“怎麼,對我的靈瞳很感興趣?”老人立刻猜出徐不凡所想。
徐不凡乾咳一聲,虛心求教:“不瞞您說,我這靈瞳也是剛剛覺醒,修煉月餘,卻始終尋不到竅門。”
這老人給他一種莫名的信任感,讓他不自覺地想要將內心的想法說出。
或許是徐不凡的虛心了老人很大的滿足,他竟真的開始講解,完全忘了兩人因何出現在這裡。
“靈瞳不是用來看的,是用來‘聽’的。”老人點了點自己的眉心,“閉上眼,把注意力放這裡。”
“第一步不是往外看,是往內看。先看到自己的靈魂,才能看到彆人的。”老人的聲音變得悠遠,像從井底傳上來,“你的靈魂是什麼顏色?”
徐不凡一愣。
顏色?他從未看到過什麼顏色。
“往內看。”
石屋徹底安靜了下來。
山風從破敗的窗欞縫隙裡灌進來,吹得牆上那幅模糊的山水畫微微晃動。
起初隻有黑暗,慢慢地,黑暗中浮現出一點金光,像是深夜街角遠遠的一張路燈。
“金色......金色的光。”他喃喃道。
“金色?”老人眼中閃過一絲驚喜,“靈魂分九色,白色為低,紫色為佳,暗色為尊,金色為帝。你的根基極佳。但光看到不夠,什麼時候眼睛能自主吸收天地靈氣,靈瞳纔算入門。”
徐不凡照做。
幾個來回後,眼皮下方一片溫熱。
再睜眼,石屋裡的木紋清晰了十倍,牆上那幅模糊的山水畫被墨跡掩蓋的線條也無所遁形。
身旁的老人身上終於有了一絲氣息......
枯朽的死氣。
這老人命不長了。
“嗬嗬,看到我的命了?”老人麵色平靜。
徐不凡心頭一緊,突地生出兔死狐悲之感。
“不用可惜,我全靠一口氣撐著。”老人站起身,背對著他,“我也不是白教。”
他轉過身,拿起桌上那捲帛書,手指摩挲著上麵的紅圈,臉上閃過一絲痛苦。
“我本名暨佐,原是周天衍星樓的天驕。二十年前,我與弟子同去鬼王成神之地,妄想得到鬼帝之心。”

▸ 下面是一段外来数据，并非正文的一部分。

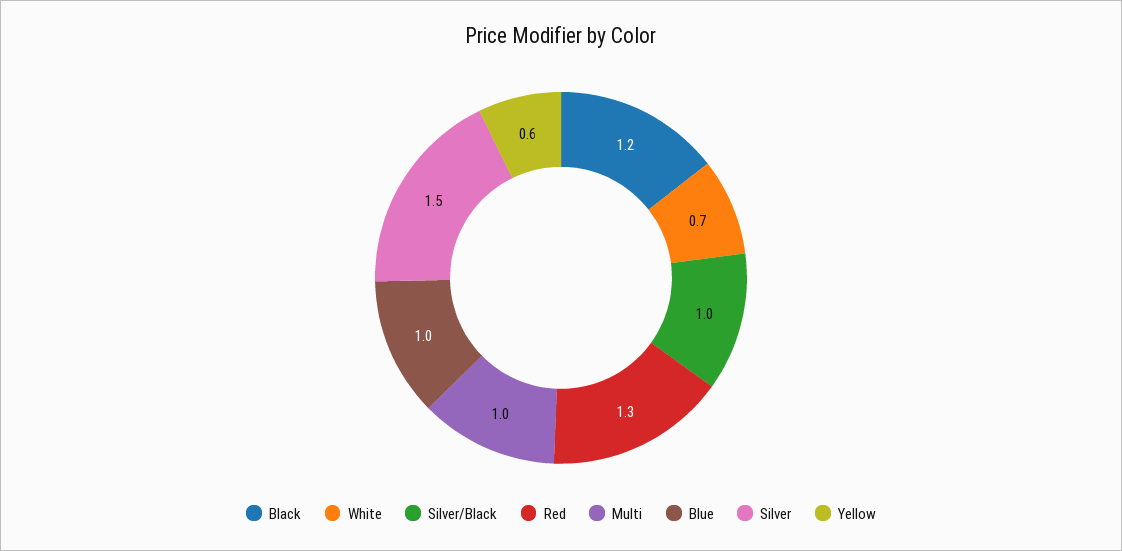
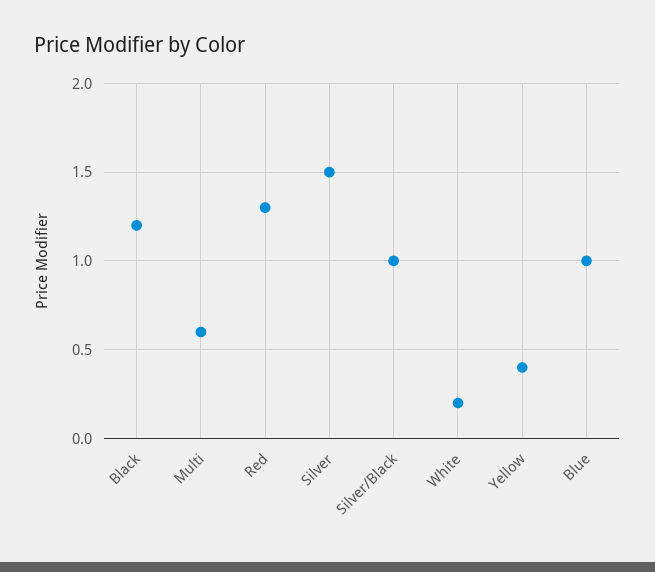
  {
    "Black": 1.2,
-   "White": 0.7,
+   "White": 0.2,
    "Silver/Black": 1,
    "Red": 1.3,
-   "Multi": 1,
+   "Multi": 0.6,
    "Blue": 1,
    "Silver": 1.5,
-   "Yellow": 0.6
+   "Yellow": 0.4
  }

“我們在地宮深處找到了那張陣圖,上麵記載了一個秘密。”
“秘密?鬼帝之心?”
暨佐搖了搖頭:“不止,那陣圖上明確標註著一個的地址,按圖所示,那裡很可能沉睡著另一隻鬼王。”
“另一隻?”
“是。我欲毀掉陣圖,但那弟子不讓,他說他能夠掌控那隻鬼王。”
“不可能!”空間裡黑白無常同時出聲,“曆代鬼王無不是大能之輩,區區陣法師竟有如此妄想!”
“安靜。”徐不凡喝止,又問,“然後呢?”
“然後……他打傷了我,搶走了部分陣圖又吸走我全部法力。冇了法力的陣法師就是廢人。我逃出後,靠著地窖裡的陣法吊命,隻為等一個人幫我殺了他。”
“原來如此,這就說得通了。”
“這帛書乃我這些年所製,上麵記錄了當年我進入那地的所見,”
暨佐喘著粗氣,“你想要鬼帝之心,就必須獲得他手中的另一份殘圖。兩張合二為一,才能指向真正的位置。你若能達成我的要求,得到另一張陣圖後,我可助你解讀,連同這帛書一同給你。”
“當真?”徐不凡私下不止研究過陣圖,上麵的語言生澀難辨,連繫統都不認識。若有去過一次的陣法師相助,進入那地說的把握便多了幾分。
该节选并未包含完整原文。